The GEO/GEO Free label won't tell us anything about the safety of the product. Yeah, I'm not against that, but I can't get upset about them not including it. From there, how would they go about specifying the labels on the GEO foods? Are they going to list which gene got spliced and from where it came? Would that look like anything other than a bunch of technobabble to anybody who's not a geneticist? Again, I have no problem with them making this information available, but I'm able to feel safe eating an organic carrot without being able to list off its genetic code, and if you were to explain it to me, I'd probably drift off into daydream land. Same goes for GEOs - I'm totally ignorant as to what it all means, and I reckon that's the same for most people who don't have a degree in genetics.

Same goes for the MBs. Are they going to list off the type of radiation that was used and the chemicals? When it comes to radiation, that's one of those scary words like "chemicals" and people are afraid that their skin is going to start peeling off or they'll turn into The Hulk. ("They used gamma rays to engineer these kiwis? Screw that! I know what gamma rays do!") The sun emits radiation, and while you don't want to spend hours out there, it's kinda necessary for making stuff grow, and you need that Vitamin D. As for the other scary word, "chemicals", I couldn't tell you what half the stuff is in some of the salad dressings I've bought. Am I really supposed to know what exposing certain seeds to certain chemicals is going to do? You can inform the hell out of me, I'm still not going to know what the flippin' flap you're talking about.

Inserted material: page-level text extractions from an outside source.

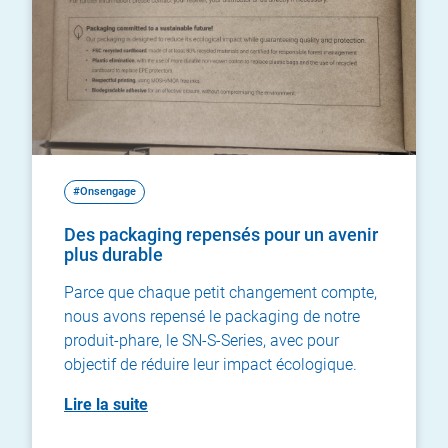
#Onsengage
Des packaging repensés pour un avenir
plus durable
Parce que chaque petit changement compte,
nous avons repensé le packaging de notre
produit-phare, le SN-S-Series, avec pour
objectif de réduire leur impact écologique.
Lire la suite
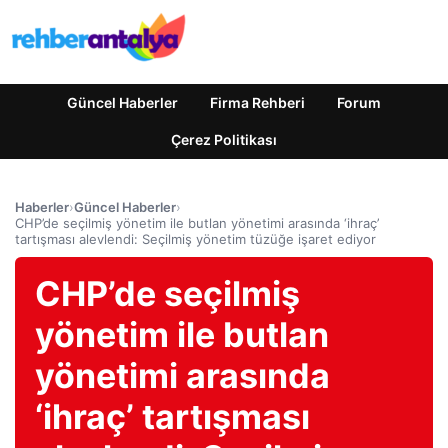
Güncel Haberler
Firma Rehberi
Forum
Çerez Politikası
Haberler
›
Güncel Haberler
›
CHP’de seçilmiş yönetim ile butlan yönetimi arasında ‘ihraç’
tartışması alevlendi: Seçilmiş yönetim tüzüğe işaret ediyor
CHP’de seçilmiş
yönetim ile butlan
yönetimi arasında
‘ihraç’ tartışması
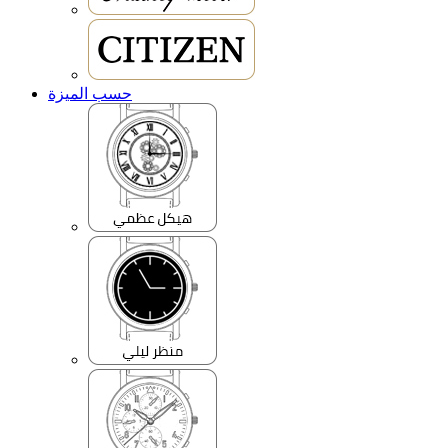
حسب الميزة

I'm an unenthusiastic supporter of labeling; at least, I'm not too passionate about it when it comes to the "GMO" labeling, as I don't see how much difference it will make. Even with labels, there are ways to be deceptive, like how products will list different ingredients that are all basically sugar but make it look like there isn't that much of it to people who are too ignorant to know the difference (like me). Think they won't be able to figure out a way to bamboozle you - especially when it comes to something you don't fully understand in the first place? (To the geneticists out there, I know, I know, you understand it. Feel good about yourself now?)

I can get passionate about labels in general if every product was required to be completely honest. How about homeopathic remedies with a label that says that there are no active ingredients and that homeopathy has NEVER been proven to work in controlled conditions? How about a notice before shows on "ghost hunting" and "ancient aliens" that warn the viewer that there is absolutely no scientific evidence for the bullcrap that they're about to show the audience? How about labels on expensive wine that let the consumer know that most people - even the experts - can't tell the difference between the pricey stuff and the cheaper vintage?

If we're gonna label stuff, we really gotta put me in charge of it.